Recommended readings:
Maintaining Magma: A Ground-Truth Fuzzing Benchmark
- Point of contact: Qiang Liu
- Suitable for: BS/Master semester Project
- Keywords: Fuzzing, Evaluation, Benchmark
Magma is a fuzzer evaluation framework that enables accurate performance measurements by leveraging ground-truth information on bugs in real software. Magma includes a library of real targets (e.g. libpng, libtiff, openssl, etc…) with real bugs that have been re-introduced into those targets based on previous bug reports and fix commits. By reverse-engineering the commit which fixed a certain bug, we can identify what the root cause of the bug was, reintroduce it, and add a check (a canary) to determine when that bug is triggered, based on program state information available at runtime (i.e., variable values).
As fuzzers are tuned and improved on a regular basis, the benchmark upon which they’re evaluated must equally be upgraded, to keep up with the progress and avoid becoming out-dated.
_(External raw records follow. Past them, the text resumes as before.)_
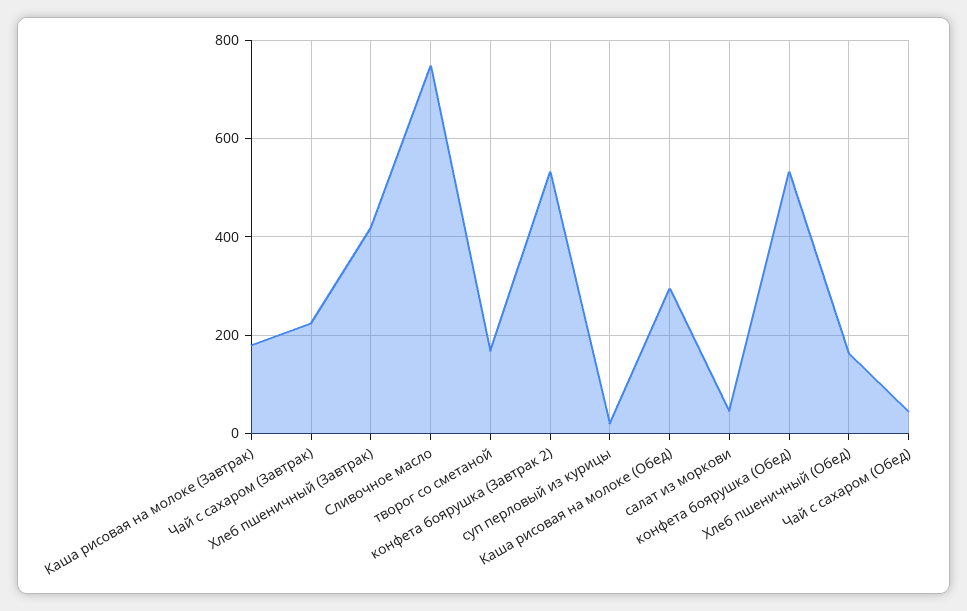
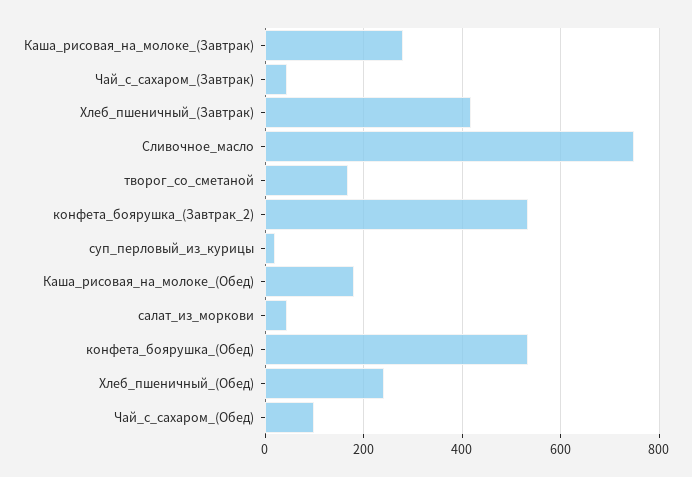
  {
-   "Каша рисовая на молоке (Завтрак)": 180,
+   "Каша рисовая на молоке (Завтрак)": 280,
-   "Чай с сахаром (Завтрак)": 220,
+   "Чай с сахаром (Завтрак)": 40,
    "Хлеб пшеничный (Завтрак)": 420,
    "Сливочное масло": 740,
    "творог со сметаной": 160,
    "конфета боярушка (Завтрак 2)": 540,
    "суп перловый из курицы": 20,
-   "Каша рисовая на молоке (Обед)": 300,
+   "Каша рисовая на молоке (Обед)": 180,
    "салат из моркови": 40,
    "конфета боярушка (Обед)": 540,
-   "Хлеб пшеничный (Обед)": 160,
+   "Хлеб пшеничный (Обед)": 240,
-   "Чай с сахаром (Обед)": 40
+   "Чай с сахаром (Обед)": 100
  }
To achieve this, new targets and bugs must be added frequently, and old targets and bugs must be checked again for relevance, in case some bugs become unreachable/untrigerrable, or in case the target’s source code has changed enough to disallow the reintroduction of some bug without reintroducing old code functionality.
For this project, you are expected to:
- Add a few new fuzzers to Magma
- Port existing bug oracles to recent targets
- Develop CI/CD to handle third-party testing requests
Other projects
Several other projects are possible in the areas of software and system security. We are open to discussing possible projects around the development of security benchmarks, using machine learning to detect vulnerabilities, secure memory allocation, sanitizer-based coverage tracking, and others.